**PROBLEMS TO SOLVE**
**1)** Print verbatim the part of the passage on coaches' salaries starting at "This season, three" and ending at "to media reports.".
**2)** In the passage on coaches' salaries, who is named as basketball's top compensated coach, and at what salary?
**3)** Write the next part of the passage on coaches' salaries, picking up after its final sentence.

* Start PASSAGE SHOWN *

You make too much money.
In announcing findings from a college sports finances study Monday, the Knight Commission on Intercollegiate Athletics said university presidents see escalating costs in athletics as a serious problem in this stressed economy and cited coaches’ salaries as a “lightning rod” issue.
With 95 of the 119 Division I-A (Football Bowl Subdivision) presidents responding, more than 85 percent said compensation was excessive for football and basketball coaches.
This season, three coaches will receive a salary of at least $4 million. Carroll tops the list at $4.4 million with Notre Dame’s Charlie Weis at $4.2 million and Florida’s Urban Meyer at $4 million, according to media reports.
Calipari is basketball’s top compensated coach at $3.56 million.
If the reform-minded Knight Commission has any influence, salaries have peaked.

* End PASSAGE SHOWN *
* Start LISTED ENTRIES *

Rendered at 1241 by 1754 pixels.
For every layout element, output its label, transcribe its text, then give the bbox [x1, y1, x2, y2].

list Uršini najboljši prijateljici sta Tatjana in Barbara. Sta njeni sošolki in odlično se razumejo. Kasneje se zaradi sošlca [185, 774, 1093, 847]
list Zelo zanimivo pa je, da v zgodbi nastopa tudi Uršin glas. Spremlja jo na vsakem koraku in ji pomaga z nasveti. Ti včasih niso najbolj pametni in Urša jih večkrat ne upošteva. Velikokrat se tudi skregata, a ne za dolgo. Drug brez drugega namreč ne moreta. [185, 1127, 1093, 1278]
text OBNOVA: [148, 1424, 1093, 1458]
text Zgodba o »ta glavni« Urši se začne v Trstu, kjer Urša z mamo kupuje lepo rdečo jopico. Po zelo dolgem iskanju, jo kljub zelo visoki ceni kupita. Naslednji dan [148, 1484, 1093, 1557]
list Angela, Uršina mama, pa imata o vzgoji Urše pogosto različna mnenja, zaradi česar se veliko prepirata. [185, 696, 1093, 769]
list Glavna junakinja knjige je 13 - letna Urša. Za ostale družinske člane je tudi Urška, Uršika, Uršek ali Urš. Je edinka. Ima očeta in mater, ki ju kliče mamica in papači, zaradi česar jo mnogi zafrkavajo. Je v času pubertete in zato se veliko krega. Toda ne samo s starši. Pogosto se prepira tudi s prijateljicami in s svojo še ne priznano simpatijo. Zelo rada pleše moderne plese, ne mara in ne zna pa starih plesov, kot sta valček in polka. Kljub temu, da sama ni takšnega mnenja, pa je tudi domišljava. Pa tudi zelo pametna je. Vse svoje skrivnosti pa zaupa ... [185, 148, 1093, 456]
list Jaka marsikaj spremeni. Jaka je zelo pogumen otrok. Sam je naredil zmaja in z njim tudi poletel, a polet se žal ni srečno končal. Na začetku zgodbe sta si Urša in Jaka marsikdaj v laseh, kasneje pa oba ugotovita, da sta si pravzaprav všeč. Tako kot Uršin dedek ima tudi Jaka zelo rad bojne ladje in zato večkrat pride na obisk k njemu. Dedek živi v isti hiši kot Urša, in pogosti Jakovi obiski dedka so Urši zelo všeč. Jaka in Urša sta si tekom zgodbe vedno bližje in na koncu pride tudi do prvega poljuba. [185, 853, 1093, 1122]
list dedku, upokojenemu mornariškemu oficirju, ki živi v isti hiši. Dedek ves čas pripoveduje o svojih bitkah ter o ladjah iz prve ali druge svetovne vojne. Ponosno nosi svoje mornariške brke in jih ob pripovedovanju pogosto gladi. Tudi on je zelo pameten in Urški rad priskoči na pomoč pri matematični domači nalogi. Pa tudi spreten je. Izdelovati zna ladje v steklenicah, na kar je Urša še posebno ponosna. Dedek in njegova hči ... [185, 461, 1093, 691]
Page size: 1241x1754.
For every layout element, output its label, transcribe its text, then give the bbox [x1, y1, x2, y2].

* End LISTED ENTRIES *

**ANSWERS PER TASK**
**1)**
This season, three coaches will receive a salary of at least $4 million. Carroll tops the list at $4.4 million with Notre Dame’s Charlie Weis at $4.2 million and Florida’s Urban Meyer at $4 million, according to media reports.

**2)** Calipari, at $3.56 million.

**3)**
“I am encouraged that we find ourselves in an environment ready for change,” said Knight Commission co-chairman Brit Kirwan, chancellor of the University System of Maryland.
In survey comments that were kept anonymous, presidents expressed frustration.
“There’s been an explosion of salaries, multimillion, multiyear contracts,” one president said. “It drives everything; fund-raising needs, ticket prices, exposure, need to win. If you don’t win a championship, the team is no good, and you need a new coach.
“Coaches get raises while faculty pay is frozen.”
But presidents also expressed a powerless feeling when it comes to salaries and other runaway athletic finances.
Who’s going to be the first to tell a coach that a $4 million salary is unacceptable?
“I understand what they’re saying,” said Gerald Turner, SMU president and co-chairman of the Knight Commission. “They don’t believe their actions independent of actions in a group can be effective.”
Other concerns: The growth in the number of noncoaching, sports-specific personnel, facilities costs and the gap between financial “haves” and “have-nots” — not only of the larger BCS automatic qualifier schools and nonautomatic qualifiers but also within BCS conferences.
Big Ten commissioner Jim Delany said change wouldn’t be easy.
“Cost-cutting is a contact sport in a conflict-rich environment,” Delany said.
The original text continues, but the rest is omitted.